A falta de união e a ausência de uma voz própria são explicações para a forma como a imprensa desportiva é desconsiderada pelo poder político.
Houve muita preocupação, legítima, com a Imprensa generalista por parte de muitos setores da sociedade, mas quase nenhuma com a Imprensa desportiva, embora ela seja de longe a mais afetada. A lepra que o futebol tem para os políticos também abarca a Imprensa da especialidade?
-Acho que os jornalistas desportivos têm alguma culpa nisso. Há hoje grandes preocupações de emprego, mas deviam unir-se mais em torno de associações como o CNID para poderem ter uma voz mais ativa. O Sindicato e a Comissão da Carteira nunca estarão muito atentos aos jornalistas do desporto. É preciso investir alguma coisa na voz própria, na formação, na própria autonomia e até nas relações internacionais. Até porque no fim do dia não há jornalistas desportivos, há jornalistas. O CNID não tem muitos meios, mas pode ajudar os jornalistas, até os estudantes de jornalismo que se quiserem juntar a nós.
Nos últimos anos, a grande mudança em termos de cobertura mediática do futebol deu-se com a tabloidização das televisões. Os jornais desportivos sofreram por arrasto ou, pelo contrário, merecem ser metidos no mesmo saco dos talk-shows de polémica?

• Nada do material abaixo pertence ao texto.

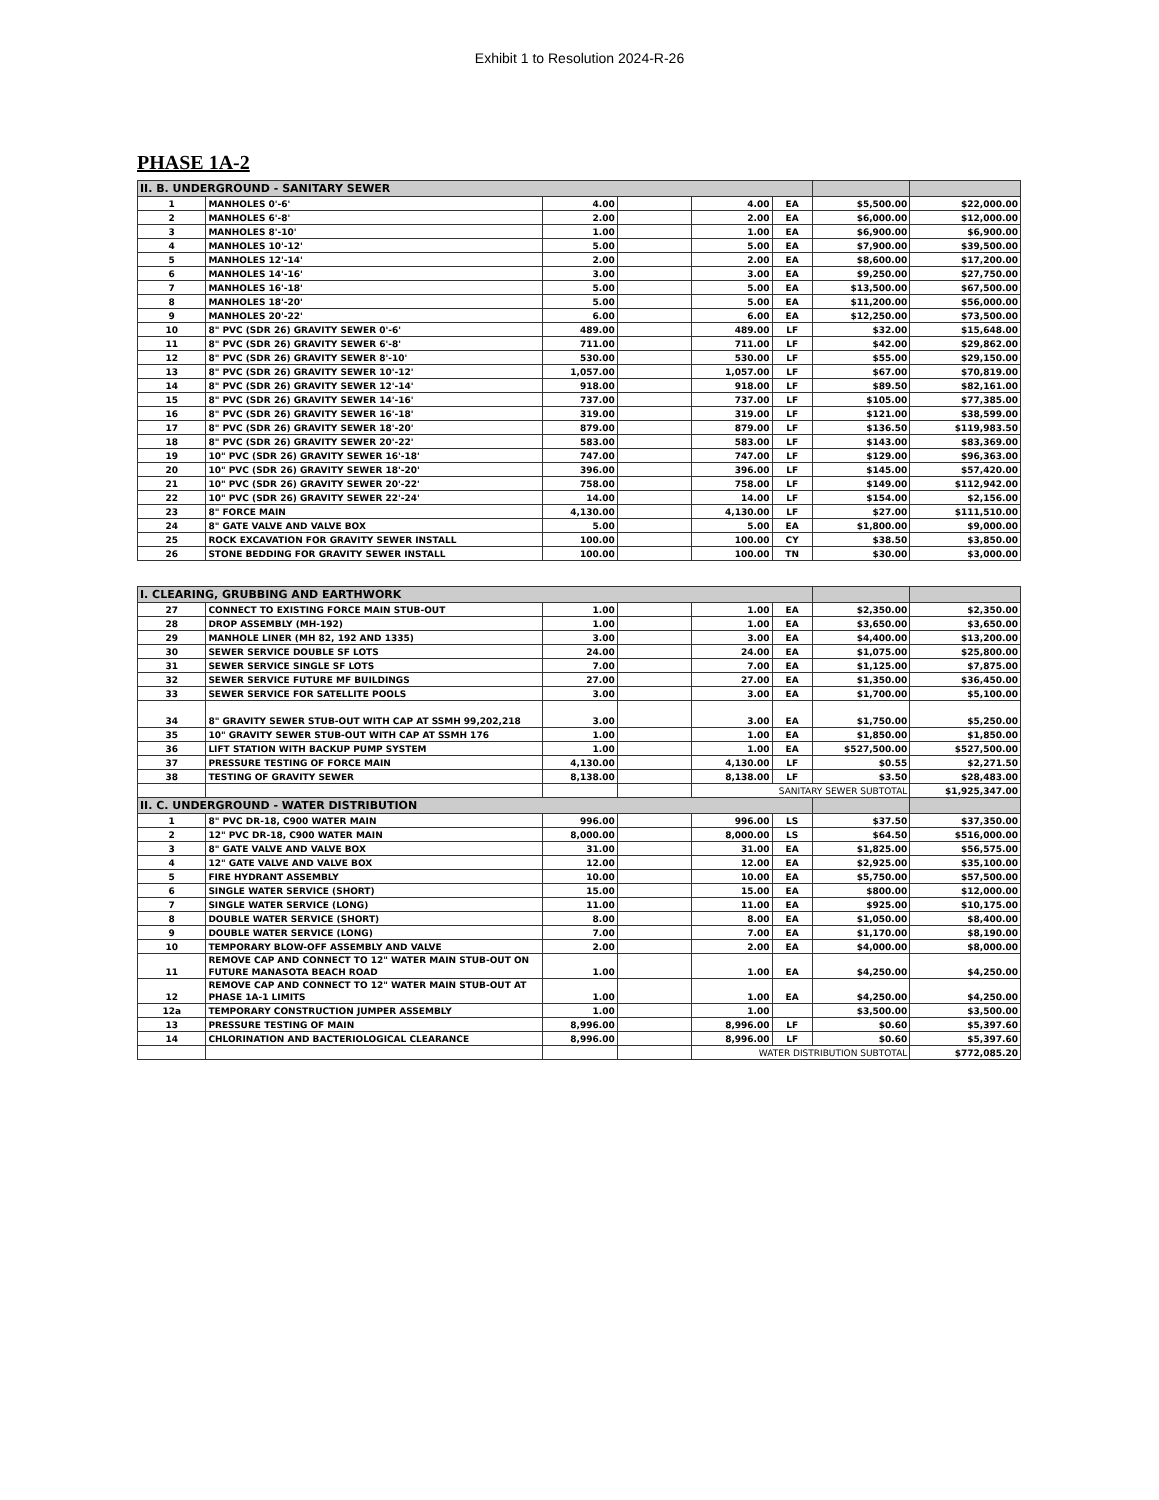Exhibit 1 to Resolution 2024-R-26
PHASE 1A-2
| II. B. UNDERGROUND - SANITARY SEWER | | | | | | | |
| 1 | MANHOLES 0'-6' | 4.00 | | 4.00 | EA | $5,500.00 | $22,000.00 |
| 2 | MANHOLES 6'-8' | 2.00 | | 2.00 | EA | $6,000.00 | $12,000.00 |
| 3 | MANHOLES 8'-10' | 1.00 | | 1.00 | EA | $6,900.00 | $6,900.00 |
| 4 | MANHOLES 10'-12' | 5.00 | | 5.00 | EA | $7,900.00 | $39,500.00 |
| 5 | MANHOLES 12'-14' | 2.00 | | 2.00 | EA | $8,600.00 | $17,200.00 |
| 6 | MANHOLES 14'-16' | 3.00 | | 3.00 | EA | $9,250.00 | $27,750.00 |
| 7 | MANHOLES 16'-18' | 5.00 | | 5.00 | EA | $13,500.00 | $67,500.00 |
| 8 | MANHOLES 18'-20' | 5.00 | | 5.00 | EA | $11,200.00 | $56,000.00 |
| 9 | MANHOLES 20'-22' | 6.00 | | 6.00 | EA | $12,250.00 | $73,500.00 |
| 10 | 8" PVC (SDR 26) GRAVITY SEWER 0'-6' | 489.00 | | 489.00 | LF | $32.00 | $15,648.00 |
| 11 | 8" PVC (SDR 26) GRAVITY SEWER 6'-8' | 711.00 | | 711.00 | LF | $42.00 | $29,862.00 |
| 12 | 8" PVC (SDR 26) GRAVITY SEWER 8'-10' | 530.00 | | 530.00 | LF | $55.00 | $29,150.00 |
| 13 | 8" PVC (SDR 26) GRAVITY SEWER 10'-12' | 1,057.00 | | 1,057.00 | LF | $67.00 | $70,819.00 |
| 14 | 8" PVC (SDR 26) GRAVITY SEWER 12'-14' | 918.00 | | 918.00 | LF | $89.50 | $82,161.00 |
| 15 | 8" PVC (SDR 26) GRAVITY SEWER 14'-16' | 737.00 | | 737.00 | LF | $105.00 | $77,385.00 |
| 16 | 8" PVC (SDR 26) GRAVITY SEWER 16'-18' | 319.00 | | 319.00 | LF | $121.00 | $38,599.00 |
| 17 | 8" PVC (SDR 26) GRAVITY SEWER 18'-20' | 879.00 | | 879.00 | LF | $136.50 | $119,983.50 |
| 18 | 8" PVC (SDR 26) GRAVITY SEWER 20'-22' | 583.00 | | 583.00 | LF | $143.00 | $83,369.00 |
| 19 | 10" PVC (SDR 26) GRAVITY SEWER 16'-18' | 747.00 | | 747.00 | LF | $129.00 | $96,363.00 |
| 20 | 10" PVC (SDR 26) GRAVITY SEWER 18'-20' | 396.00 | | 396.00 | LF | $145.00 | $57,420.00 |
| 21 | 10" PVC (SDR 26) GRAVITY SEWER 20'-22' | 758.00 | | 758.00 | LF | $149.00 | $112,942.00 |
| 22 | 10" PVC (SDR 26) GRAVITY SEWER 22'-24' | 14.00 | | 14.00 | LF | $154.00 | $2,156.00 |
| 23 | 8" FORCE MAIN | 4,130.00 | | 4,130.00 | LF | $27.00 | $111,510.00 |
| 24 | 8" GATE VALVE AND VALVE BOX | 5.00 | | 5.00 | EA | $1,800.00 | $9,000.00 |
| 25 | ROCK EXCAVATION FOR GRAVITY SEWER INSTALL | 100.00 | | 100.00 | CY | $38.50 | $3,850.00 |
| 26 | STONE BEDDING FOR GRAVITY SEWER INSTALL | 100.00 | | 100.00 | TN | $30.00 | $3,000.00 |
| I. CLEARING, GRUBBING AND EARTHWORK | | | | | | | |
| 27 | CONNECT TO EXISTING FORCE MAIN STUB-OUT | 1.00 | | 1.00 | EA | $2,350.00 | $2,350.00 |
| 28 | DROP ASSEMBLY (MH-192) | 1.00 | | 1.00 | EA | $3,650.00 | $3,650.00 |
| 29 | MANHOLE LINER (MH 82, 192 AND 1335) | 3.00 | | 3.00 | EA | $4,400.00 | $13,200.00 |
| 30 | SEWER SERVICE DOUBLE SF LOTS | 24.00 | | 24.00 | EA | $1,075.00 | $25,800.00 |
| 31 | SEWER SERVICE SINGLE SF LOTS | 7.00 | | 7.00 | EA | $1,125.00 | $7,875.00 |
| 32 | SEWER SERVICE FUTURE MF BUILDINGS | 27.00 | | 27.00 | EA | $1,350.00 | $36,450.00 |
| 33 | SEWER SERVICE FOR SATELLITE POOLS | 3.00 | | 3.00 | EA | $1,700.00 | $5,100.00 |
| 34 | 8" GRAVITY SEWER STUB-OUT WITH CAP AT SSMH 99,202,218 | 3.00 | | 3.00 | EA | $1,750.00 | $5,250.00 |
| 35 | 10" GRAVITY SEWER STUB-OUT WITH CAP AT SSMH 176 | 1.00 | | 1.00 | EA | $1,850.00 | $1,850.00 |
| 36 | LIFT STATION WITH BACKUP PUMP SYSTEM | 1.00 | | 1.00 | EA | $527,500.00 | $527,500.00 |
| 37 | PRESSURE TESTING OF FORCE MAIN | 4,130.00 | | 4,130.00 | LF | $0.55 | $2,271.50 |
| 38 | TESTING OF GRAVITY SEWER | 8,138.00 | | 8,138.00 | LF | $3.50 | $28,483.00 |
| | | | | SANITARY SEWER SUBTOTAL | | | $1,925,347.00 |
| II. C. UNDERGROUND - WATER DISTRIBUTION | | | | | | | |
| 1 | 8" PVC DR-18, C900 WATER MAIN | 996.00 | | 996.00 | LS | $37.50 | $37,350.00 |
| 2 | 12" PVC DR-18, C900 WATER MAIN | 8,000.00 | | 8,000.00 | LS | $64.50 | $516,000.00 |
| 3 | 8" GATE VALVE AND VALVE BOX | 31.00 | | 31.00 | EA | $1,825.00 | $56,575.00 |
| 4 | 12" GATE VALVE AND VALVE BOX | 12.00 | | 12.00 | EA | $2,925.00 | $35,100.00 |
| 5 | FIRE HYDRANT ASSEMBLY | 10.00 | | 10.00 | EA | $5,750.00 | $57,500.00 |
| 6 | SINGLE WATER SERVICE (SHORT) | 15.00 | | 15.00 | EA | $800.00 | $12,000.00 |
| 7 | SINGLE WATER SERVICE (LONG) | 11.00 | | 11.00 | EA | $925.00 | $10,175.00 |
| 8 | DOUBLE WATER SERVICE (SHORT) | 8.00 | | 8.00 | EA | $1,050.00 | $8,400.00 |
| 9 | DOUBLE WATER SERVICE (LONG) | 7.00 | | 7.00 | EA | $1,170.00 | $8,190.00 |
| 10 | TEMPORARY BLOW-OFF ASSEMBLY AND VALVE | 2.00 | | 2.00 | EA | $4,000.00 | $8,000.00 |
| 11 | REMOVE CAP AND CONNECT TO 12" WATER MAIN STUB-OUT ON FUTURE MANASOTA BEACH ROAD | 1.00 | | 1.00 | EA | $4,250.00 | $4,250.00 |
| 12 | REMOVE CAP AND CONNECT TO 12" WATER MAIN STUB-OUT AT PHASE 1A-1 LIMITS | 1.00 | | 1.00 | EA | $4,250.00 | $4,250.00 |
| 12a | TEMPORARY CONSTRUCTION JUMPER ASSEMBLY | 1.00 | | 1.00 | | $3,500.00 | $3,500.00 |
| 13 | PRESSURE TESTING OF MAIN | 8,996.00 | | 8,996.00 | LF | $0.60 | $5,397.60 |
| 14 | CHLORINATION AND BACTERIOLOGICAL CLEARANCE | 8,996.00 | | 8,996.00 | LF | $0.60 | $5,397.60 |
| | | | | WATER DISTRIBUTION SUBTOTAL | | | $772,085.20 |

-Não gosto muito de generalizações. O meu problema maior é que muita dessa tabloidização é feita com gente que até nem vê os jogos, sabe mal as regras e até faz gala disso. Mas as televisões por cabo conseguiram polarizar muito a discussão sobre o futebol enquanto as rádios, por exemplo, desapareceram em grande parte e precisavam de voltar a ter um lugar importante. Que contrabalançasse o peso que têm as televisões. Que é excessivo porque acaba sempre no lance do penálti e do golo anulado, mas acho que os outros meios deixaram-na muito só em Portugal.